## DATASET
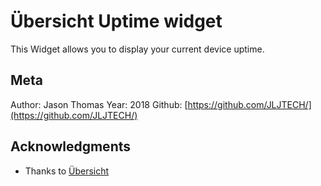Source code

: # Übersicht Uptime widget
This Widget allows you to display your current device uptime.

## Meta

Author: Jason Thomas 
Year: 2018
Github:  [https://github.com/JLJTECH/](https://github.com/JLJTECH/)

## Acknowledgments

- Thanks to [Übersicht](http://github.com/felixhageloh/uebersicht/)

## YOUR OBJECTIVE
Scan the listing above. Collect all lines with the word "Übersicht".

## EXERCISE RESPONSE
: # Übersicht Uptime widget
- Thanks to [Übersicht](http://github.com/felixhageloh/uebersicht/)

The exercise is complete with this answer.